== Exercise details ==
In the text below on India's wartime silver shortage, condense the paragraph beginning "At the beginning of 1914" into a bulleted list that keeps its main facts.

The situation was made worse for India by two further facts; the silver rupee was widely accepted across Asia, adding to domestic-supply pressure, and India’s Government debt was backed by precious metals. The solution to overcome this problem was to buy silver on a larger scale than ever and mint rupees. Unfortunately global production of silver fell during the war, while in addition to India other countries became strong buyers.19
The silver price finally reached the point where it became profitable to melt rupees down. To eliminate this potential arbitrage, in August 1917 the Indian Government revalued the rupee against the pound sterling. But silver continued to rise and as gold and silver no longer flowed to India due to war restrictions “the financing of trade was entirely thrown on the…Government…[there was] no other way of settling the differences between exports and imports”. So India’s position worsened.20
At the beginning of 1914 India’s paper note currency was backed by 79% metal (gold and silver). By the end of 1917 India was drawing three-fourths of all the silver produced in the world, but despite coining 200 million ounces of silver in the three years to March 31 1918 silver reserves sunk to about 6% of note issue. The Government’s position grew desperate and it seemed inevitable that they would have to announce the inconvertibility of notes, which had reached a discount of 19% in the Indian bazaars.21
The whole structure of India’s currency was in peril. That meant the jewel in Victoria’s crown was threatened. Silver had to be supplied to India to avert a financial panic and full-blown revolution.

== Provided records ==
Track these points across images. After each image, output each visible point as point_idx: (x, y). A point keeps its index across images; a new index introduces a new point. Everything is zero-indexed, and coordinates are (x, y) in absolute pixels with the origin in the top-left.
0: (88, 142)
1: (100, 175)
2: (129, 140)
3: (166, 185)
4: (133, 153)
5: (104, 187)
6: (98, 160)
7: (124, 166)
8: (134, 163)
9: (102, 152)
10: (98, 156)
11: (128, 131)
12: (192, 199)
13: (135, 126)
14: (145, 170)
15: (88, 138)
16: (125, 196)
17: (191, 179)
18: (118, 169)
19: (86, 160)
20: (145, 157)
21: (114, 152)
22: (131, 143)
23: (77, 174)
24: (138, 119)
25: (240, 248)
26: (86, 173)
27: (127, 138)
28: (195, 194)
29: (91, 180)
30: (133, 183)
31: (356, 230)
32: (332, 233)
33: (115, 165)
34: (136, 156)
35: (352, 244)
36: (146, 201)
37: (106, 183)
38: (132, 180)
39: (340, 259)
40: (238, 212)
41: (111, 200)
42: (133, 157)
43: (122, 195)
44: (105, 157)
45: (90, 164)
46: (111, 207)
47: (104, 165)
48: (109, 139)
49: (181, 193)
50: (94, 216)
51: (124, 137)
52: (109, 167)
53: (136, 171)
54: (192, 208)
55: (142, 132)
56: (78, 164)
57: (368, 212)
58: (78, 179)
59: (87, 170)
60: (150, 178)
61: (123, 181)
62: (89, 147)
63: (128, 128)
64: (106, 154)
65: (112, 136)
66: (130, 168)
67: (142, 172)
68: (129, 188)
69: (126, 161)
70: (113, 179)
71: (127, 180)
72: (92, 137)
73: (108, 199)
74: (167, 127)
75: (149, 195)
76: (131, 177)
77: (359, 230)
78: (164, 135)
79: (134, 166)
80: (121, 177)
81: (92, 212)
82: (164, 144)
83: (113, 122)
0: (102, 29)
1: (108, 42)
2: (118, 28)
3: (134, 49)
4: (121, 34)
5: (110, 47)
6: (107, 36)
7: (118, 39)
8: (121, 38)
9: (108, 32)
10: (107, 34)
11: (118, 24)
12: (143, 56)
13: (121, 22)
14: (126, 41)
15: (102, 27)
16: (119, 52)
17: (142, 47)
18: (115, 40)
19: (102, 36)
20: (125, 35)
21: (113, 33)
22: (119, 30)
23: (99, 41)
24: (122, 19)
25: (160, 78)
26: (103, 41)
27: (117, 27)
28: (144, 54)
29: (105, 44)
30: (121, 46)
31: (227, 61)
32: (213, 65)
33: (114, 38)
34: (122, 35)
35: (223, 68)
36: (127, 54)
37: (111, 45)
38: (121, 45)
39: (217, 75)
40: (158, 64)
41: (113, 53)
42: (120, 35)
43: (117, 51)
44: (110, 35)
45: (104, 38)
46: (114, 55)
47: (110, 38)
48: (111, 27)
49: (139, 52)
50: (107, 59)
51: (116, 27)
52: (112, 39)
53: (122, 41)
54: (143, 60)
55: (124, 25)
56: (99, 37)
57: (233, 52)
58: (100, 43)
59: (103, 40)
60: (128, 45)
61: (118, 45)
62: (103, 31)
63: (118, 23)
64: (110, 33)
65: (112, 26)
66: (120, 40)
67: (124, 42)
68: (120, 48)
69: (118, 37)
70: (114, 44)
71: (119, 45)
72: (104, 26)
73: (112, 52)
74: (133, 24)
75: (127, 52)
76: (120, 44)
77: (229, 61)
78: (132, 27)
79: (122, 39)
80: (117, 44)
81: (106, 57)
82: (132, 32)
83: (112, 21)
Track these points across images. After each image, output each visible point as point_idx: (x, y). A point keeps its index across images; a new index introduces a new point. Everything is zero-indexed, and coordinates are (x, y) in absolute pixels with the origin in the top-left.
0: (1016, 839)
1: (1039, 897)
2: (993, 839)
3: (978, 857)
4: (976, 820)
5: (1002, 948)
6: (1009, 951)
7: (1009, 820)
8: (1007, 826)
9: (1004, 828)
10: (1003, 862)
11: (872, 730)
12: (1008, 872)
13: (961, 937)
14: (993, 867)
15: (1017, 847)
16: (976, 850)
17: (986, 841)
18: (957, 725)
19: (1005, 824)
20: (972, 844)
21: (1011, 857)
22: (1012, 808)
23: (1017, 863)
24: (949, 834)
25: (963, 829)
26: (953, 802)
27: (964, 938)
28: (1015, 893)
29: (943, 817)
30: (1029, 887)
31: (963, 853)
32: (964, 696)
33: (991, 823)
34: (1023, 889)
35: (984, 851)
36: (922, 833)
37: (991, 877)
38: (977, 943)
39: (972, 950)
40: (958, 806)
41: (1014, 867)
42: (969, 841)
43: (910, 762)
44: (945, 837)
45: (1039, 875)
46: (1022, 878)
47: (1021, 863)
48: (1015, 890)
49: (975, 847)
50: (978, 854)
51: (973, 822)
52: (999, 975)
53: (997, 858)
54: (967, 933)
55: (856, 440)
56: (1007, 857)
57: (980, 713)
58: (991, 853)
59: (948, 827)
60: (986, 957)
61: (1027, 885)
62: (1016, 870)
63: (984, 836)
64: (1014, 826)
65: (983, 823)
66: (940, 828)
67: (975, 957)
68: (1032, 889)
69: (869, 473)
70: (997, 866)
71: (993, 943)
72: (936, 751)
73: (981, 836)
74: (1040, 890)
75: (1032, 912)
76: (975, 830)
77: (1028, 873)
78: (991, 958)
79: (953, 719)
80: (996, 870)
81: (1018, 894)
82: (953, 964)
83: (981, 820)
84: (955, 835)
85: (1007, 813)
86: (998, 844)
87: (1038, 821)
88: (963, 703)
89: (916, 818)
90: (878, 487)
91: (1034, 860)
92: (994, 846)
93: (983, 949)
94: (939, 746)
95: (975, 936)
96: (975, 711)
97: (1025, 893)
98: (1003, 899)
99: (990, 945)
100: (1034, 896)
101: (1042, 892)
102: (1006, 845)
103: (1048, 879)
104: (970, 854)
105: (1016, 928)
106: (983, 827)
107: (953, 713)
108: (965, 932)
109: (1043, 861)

...

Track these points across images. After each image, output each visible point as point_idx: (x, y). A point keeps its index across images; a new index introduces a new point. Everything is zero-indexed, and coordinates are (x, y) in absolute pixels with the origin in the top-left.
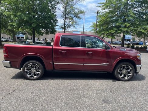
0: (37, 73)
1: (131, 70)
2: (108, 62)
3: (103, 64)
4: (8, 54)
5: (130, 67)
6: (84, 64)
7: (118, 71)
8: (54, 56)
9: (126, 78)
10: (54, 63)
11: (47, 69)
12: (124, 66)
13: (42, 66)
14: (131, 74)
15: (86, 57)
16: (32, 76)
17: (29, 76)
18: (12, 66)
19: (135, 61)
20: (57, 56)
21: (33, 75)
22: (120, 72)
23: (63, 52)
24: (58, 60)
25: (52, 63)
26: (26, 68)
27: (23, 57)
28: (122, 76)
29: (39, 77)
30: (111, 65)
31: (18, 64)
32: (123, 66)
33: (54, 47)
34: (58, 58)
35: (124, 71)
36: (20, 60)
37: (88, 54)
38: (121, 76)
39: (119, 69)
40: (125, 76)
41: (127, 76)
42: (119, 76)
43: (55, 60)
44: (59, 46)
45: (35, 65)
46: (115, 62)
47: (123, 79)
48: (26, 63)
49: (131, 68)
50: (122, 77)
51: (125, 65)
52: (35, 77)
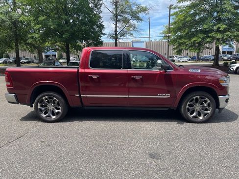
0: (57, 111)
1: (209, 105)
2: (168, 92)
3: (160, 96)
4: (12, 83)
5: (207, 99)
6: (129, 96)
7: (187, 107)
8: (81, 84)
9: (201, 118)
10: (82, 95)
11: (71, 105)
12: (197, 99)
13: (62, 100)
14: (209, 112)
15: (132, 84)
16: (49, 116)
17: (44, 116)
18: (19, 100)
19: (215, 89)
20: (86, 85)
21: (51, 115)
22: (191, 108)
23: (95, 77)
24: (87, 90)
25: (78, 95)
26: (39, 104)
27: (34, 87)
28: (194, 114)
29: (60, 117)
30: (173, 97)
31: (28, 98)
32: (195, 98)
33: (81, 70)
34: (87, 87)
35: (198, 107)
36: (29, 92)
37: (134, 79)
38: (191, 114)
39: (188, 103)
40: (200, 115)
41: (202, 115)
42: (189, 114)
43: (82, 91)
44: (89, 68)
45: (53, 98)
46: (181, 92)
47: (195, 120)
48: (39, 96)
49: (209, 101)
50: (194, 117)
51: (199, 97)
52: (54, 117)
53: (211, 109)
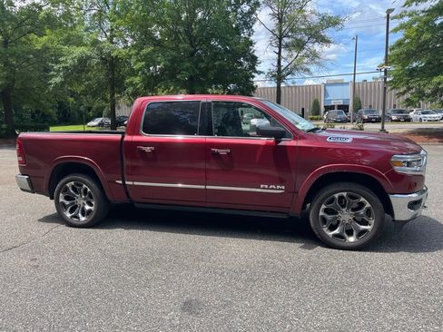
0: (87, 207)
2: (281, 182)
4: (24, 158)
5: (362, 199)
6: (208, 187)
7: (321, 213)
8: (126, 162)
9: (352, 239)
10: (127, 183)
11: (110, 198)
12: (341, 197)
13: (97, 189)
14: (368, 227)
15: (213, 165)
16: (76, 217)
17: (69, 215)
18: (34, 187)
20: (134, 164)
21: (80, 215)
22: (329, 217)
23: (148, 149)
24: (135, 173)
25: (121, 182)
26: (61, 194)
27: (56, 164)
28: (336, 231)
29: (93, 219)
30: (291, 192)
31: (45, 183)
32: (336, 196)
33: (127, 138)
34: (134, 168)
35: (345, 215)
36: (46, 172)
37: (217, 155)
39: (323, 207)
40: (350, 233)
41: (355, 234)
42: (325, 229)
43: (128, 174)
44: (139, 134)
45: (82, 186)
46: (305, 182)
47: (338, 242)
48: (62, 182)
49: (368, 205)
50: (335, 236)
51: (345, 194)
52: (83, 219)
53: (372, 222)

== Exercise response ==
- At the start of 1914, metal (gold and silver) backed 79% of India's paper notes.
- By the end of 1917, India was drawing three-fourths of the world's silver output.
- India coined 200 million ounces of silver in the three years to March 31, 1918, yet silver reserves fell to about 6% of note issue.
- The Government's position grew desperate, and declaring notes inconvertible seemed inevitable.
- Notes had reached a 19% discount in the Indian bazaars.